▶ Job 1:
In the reverse engineering tutorial, how many bits make up a byte?
▶ Job 2:
Reproduce verbatim the stretch of the reverse engineering tutorial from "You may or may" through "only understands 0-1.".

## Slugsnack’s Reversing Series by c0lo

I posted this at GzN since a lot of people had no idea about reversing so hopefully this well help them start out and maybe it’ll help some of you guys too. This article will cover most of what you need to know to get started in reverse engineering. I will assume you know pretty much nothing so if you see a bit you already know heaps about, just go onto the next bit.

I have posted my crap over here as well because this is 1 more forum that I recognise as a place where people want to learn. Somewhere where the attitude isn’t just leech to get the hack working but find out how to make your own hack and why the hack works. As I always say Hack to learn, don’t learn to hack.

**The Computer’s Number System**

You may or may not know that a computer stores data as 0s and 1s. At a hardware level, a 0 is represented by a low voltage and a 1 represented by a higher voltage. Now then, in our normal system, we can have numbers ranging from 0-9. A computer only understands 0-1.

In a binary number system, we will have many of these 0s or 1s. Each one of these numbers is known as a **bit**. 8 of these bits put together is called a **byte**.

The number system that you use in everyday life is called the decimal system. Some of you may notice that **dec**imal means that there are 10 (dec in latin is 10) possible combinations for each digit. This is clear since we can have 0, 1, 2, 3, 4, 5, 6, 7, 8, 9. In the **binary system** we are only allowed 2 combinations for each digit, 0 and 1.

▶ Material shown:

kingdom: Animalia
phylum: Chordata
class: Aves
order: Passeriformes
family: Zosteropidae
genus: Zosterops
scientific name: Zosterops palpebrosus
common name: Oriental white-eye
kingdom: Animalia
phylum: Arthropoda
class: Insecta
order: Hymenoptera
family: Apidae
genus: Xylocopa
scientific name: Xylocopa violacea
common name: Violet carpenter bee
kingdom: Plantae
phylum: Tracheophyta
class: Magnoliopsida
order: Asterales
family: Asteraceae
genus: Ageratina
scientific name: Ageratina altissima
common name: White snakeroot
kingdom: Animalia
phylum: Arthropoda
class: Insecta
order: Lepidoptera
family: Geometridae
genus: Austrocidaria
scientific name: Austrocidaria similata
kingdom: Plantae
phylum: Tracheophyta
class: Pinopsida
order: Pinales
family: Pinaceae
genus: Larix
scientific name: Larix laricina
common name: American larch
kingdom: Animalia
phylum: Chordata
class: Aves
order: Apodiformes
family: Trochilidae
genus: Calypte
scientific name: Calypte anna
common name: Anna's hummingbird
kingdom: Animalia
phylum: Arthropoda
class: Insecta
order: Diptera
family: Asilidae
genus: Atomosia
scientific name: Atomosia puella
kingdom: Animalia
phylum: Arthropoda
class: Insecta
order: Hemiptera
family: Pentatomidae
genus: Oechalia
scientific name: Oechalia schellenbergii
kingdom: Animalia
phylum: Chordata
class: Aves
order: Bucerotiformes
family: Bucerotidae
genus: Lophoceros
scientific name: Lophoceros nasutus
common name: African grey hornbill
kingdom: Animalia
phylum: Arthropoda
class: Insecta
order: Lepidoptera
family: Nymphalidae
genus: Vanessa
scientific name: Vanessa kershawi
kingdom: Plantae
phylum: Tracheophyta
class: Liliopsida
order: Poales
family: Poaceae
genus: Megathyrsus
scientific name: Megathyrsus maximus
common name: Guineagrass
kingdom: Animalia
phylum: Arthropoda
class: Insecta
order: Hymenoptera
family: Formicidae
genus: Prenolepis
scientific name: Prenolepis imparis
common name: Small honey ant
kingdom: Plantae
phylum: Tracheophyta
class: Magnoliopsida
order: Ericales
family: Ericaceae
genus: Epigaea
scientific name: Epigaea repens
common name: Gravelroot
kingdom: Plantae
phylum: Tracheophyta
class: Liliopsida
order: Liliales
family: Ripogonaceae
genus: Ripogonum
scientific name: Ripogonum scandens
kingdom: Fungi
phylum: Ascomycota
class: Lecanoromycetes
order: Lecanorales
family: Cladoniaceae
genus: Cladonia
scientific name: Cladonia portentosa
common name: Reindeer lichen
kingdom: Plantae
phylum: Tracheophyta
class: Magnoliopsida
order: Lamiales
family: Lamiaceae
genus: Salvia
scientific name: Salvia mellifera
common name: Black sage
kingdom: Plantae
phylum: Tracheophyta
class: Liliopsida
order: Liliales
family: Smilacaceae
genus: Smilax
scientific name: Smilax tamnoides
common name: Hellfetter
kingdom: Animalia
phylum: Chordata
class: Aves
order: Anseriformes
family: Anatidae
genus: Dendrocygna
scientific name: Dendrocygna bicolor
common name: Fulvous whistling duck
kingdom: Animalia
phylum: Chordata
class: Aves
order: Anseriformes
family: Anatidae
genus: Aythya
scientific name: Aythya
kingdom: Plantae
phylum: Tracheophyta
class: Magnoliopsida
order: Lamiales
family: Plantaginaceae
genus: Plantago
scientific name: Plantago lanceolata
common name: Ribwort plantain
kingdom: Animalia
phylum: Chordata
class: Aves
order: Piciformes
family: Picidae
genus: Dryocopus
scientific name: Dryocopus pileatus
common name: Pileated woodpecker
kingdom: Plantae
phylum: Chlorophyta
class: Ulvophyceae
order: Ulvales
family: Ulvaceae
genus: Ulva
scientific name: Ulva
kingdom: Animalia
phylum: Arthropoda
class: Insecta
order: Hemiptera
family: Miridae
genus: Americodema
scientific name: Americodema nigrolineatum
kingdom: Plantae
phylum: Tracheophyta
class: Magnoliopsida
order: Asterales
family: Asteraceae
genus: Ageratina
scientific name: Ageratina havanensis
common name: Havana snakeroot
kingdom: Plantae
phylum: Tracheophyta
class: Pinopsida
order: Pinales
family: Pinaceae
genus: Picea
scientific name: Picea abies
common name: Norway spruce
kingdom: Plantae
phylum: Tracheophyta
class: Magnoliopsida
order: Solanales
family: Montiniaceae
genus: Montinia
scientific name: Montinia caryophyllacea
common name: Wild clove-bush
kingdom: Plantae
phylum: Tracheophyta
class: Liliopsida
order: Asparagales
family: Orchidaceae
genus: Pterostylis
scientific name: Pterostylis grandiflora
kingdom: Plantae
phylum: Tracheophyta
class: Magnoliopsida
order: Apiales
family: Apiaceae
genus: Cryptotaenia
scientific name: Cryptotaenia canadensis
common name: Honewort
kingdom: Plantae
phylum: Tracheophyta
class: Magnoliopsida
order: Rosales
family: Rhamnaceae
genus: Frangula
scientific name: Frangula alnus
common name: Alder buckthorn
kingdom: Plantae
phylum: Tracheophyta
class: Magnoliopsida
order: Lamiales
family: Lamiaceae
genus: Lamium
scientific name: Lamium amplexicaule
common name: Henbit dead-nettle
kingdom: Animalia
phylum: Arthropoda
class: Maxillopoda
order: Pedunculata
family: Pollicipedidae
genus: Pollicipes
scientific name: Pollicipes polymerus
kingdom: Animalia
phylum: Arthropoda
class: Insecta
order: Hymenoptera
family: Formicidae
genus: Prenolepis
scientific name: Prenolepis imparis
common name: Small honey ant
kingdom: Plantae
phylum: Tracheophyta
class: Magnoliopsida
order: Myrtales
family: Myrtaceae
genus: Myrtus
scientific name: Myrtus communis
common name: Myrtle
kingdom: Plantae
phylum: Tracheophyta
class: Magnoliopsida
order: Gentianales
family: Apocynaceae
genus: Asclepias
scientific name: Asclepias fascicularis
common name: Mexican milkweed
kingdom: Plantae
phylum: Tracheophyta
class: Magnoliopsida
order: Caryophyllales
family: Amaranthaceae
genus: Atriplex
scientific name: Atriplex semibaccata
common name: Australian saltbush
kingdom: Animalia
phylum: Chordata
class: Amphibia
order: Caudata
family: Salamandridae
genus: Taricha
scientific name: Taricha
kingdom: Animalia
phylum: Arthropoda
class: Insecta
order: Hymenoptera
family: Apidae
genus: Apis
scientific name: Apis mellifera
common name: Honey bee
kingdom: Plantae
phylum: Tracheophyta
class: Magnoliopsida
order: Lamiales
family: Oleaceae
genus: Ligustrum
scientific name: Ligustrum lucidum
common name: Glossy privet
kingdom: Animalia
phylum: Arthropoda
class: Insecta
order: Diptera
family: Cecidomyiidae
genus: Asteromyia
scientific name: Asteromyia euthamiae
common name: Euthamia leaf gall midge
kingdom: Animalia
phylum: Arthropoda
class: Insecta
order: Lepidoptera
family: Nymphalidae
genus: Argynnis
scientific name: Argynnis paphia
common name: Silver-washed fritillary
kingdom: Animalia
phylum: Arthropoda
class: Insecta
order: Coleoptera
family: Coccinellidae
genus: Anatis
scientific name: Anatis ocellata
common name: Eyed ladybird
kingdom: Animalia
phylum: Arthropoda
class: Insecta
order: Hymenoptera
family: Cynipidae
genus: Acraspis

▶ Answer 1:
Eight bits make up a byte.

▶ Answer 2:
You may or may not know that a computer stores data as 0s and 1s. At a hardware level, a 0 is represented by a low voltage and a 1 represented by a higher voltage. Now then, in our normal system, we can have numbers ranging from 0-9. A computer only understands 0-1.